Narrative cinema is a broad medium with seemingly endless potential for disrupting common tropes, experimenting with form, and subverting audience expectations. That said, the further a filmmaker strays from the accepted mainstream the more challenging their work will become for that mainstream. There is a limit that a film may cross; one that leaves it without an audience at all. A Korean in Paris, a 2015 drama directed by Jeon Soo-il, does not stretch quite that far but it certainly did test this viewer’s patience.
A dishevelled Korean man (Cho Jae-hyun) wanders the streets of Paris, spending his days asleep under bridges and his nights showing strangers a photograph of his missing wife in the hope that someone might recognise her. Some time in the past he spent his honeymoon with her (Pang Ji-in) in Paris, where she expressed a strange fascination with the local sex workers before mysteriously disappearing without a trace.
A Korean in Paris is a profoundly quiet and stripped-back work. It is low on action and dialogue, spending the bulk of its running time sinking into a hopeless and grimy miasma of Paris at night. Sex workers, johns, and the homeless abound. A rain-slicked dampness seems to soak into every frame. Misery dominates, as the sullen Sang-ho (Cho) – who does not speak more than a few words of French – goes about his endless task. Whatever money he had has long run out. He sleeps under newspapers and raids dumpsters for food.
A lengthy flashback showcases Sang-ho in happier times, riding a tourist bus through the city with his new wife Yeon-wha. She seems oddly sex-obsessed; not just pressing Sang-ho for it but dragging him to seedy adult cinemas and voyeuristically observing sex workers on the street. When he momentary leaves her on an errand and returns, she is no longer there. He fears she has been kidnapped, but secretly dwells on whether she may have run away to become a sex worker instead.

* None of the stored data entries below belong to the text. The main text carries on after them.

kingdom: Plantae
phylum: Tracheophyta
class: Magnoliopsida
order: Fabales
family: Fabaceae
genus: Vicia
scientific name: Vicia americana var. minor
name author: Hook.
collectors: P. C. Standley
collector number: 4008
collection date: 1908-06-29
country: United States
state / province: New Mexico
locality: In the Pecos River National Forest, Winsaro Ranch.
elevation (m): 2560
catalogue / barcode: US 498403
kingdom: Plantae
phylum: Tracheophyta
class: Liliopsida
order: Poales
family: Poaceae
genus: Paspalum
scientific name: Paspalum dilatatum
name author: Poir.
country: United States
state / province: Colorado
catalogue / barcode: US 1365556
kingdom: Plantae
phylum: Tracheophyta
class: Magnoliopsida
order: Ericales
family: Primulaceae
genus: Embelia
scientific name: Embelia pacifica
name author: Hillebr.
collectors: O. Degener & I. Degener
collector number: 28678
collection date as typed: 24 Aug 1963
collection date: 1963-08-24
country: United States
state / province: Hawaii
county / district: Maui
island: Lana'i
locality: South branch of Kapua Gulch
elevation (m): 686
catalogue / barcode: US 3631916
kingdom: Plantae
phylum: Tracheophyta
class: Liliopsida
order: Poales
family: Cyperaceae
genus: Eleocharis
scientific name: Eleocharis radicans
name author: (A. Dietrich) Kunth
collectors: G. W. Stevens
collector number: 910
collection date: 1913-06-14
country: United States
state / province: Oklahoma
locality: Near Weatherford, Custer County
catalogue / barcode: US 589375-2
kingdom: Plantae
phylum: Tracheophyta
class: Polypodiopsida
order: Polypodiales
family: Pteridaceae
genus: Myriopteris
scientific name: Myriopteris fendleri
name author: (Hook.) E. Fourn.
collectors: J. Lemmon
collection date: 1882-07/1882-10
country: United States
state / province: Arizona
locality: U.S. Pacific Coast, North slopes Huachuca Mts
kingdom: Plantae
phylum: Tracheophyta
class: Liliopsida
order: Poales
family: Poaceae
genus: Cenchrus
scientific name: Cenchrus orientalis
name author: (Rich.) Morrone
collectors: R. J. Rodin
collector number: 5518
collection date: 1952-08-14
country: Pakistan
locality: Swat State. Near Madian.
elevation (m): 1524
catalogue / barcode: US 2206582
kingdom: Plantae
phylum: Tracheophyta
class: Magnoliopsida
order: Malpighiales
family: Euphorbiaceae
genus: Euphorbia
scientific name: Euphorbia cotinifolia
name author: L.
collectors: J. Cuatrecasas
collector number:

The difference between the Sang-ho of the main narrative and the Sang-ho of the flashback is palpable. In the past he is young and clean-cut. In the present he looks more than a decade older, and psychological broken. His search shambles through the film, with a stumbling and drunken gait. He searches not out of desperation any more, but routine. The longer he searches, the more the film begins to slip out of reality. By its third act it becomes unreliable, and unclear whether events are occuring as seen on screen or not.
Cho Jae-hyun is brilliantly subtle and tragic as Sang-ho, but the weight of the film’s atmosphere seems enormously oppressive. It tests its audience’s patience to breaking point, and does not end in the definitive or satisfying manner most viewers will expect. Jeon Soo-il has direcred a movie with a clear artistic intent and a very strong mise-en-scene, but it strays enough from expectations that it tends to test one’s patience. It is a success at what it does, yet somehow seems a failure in what it is.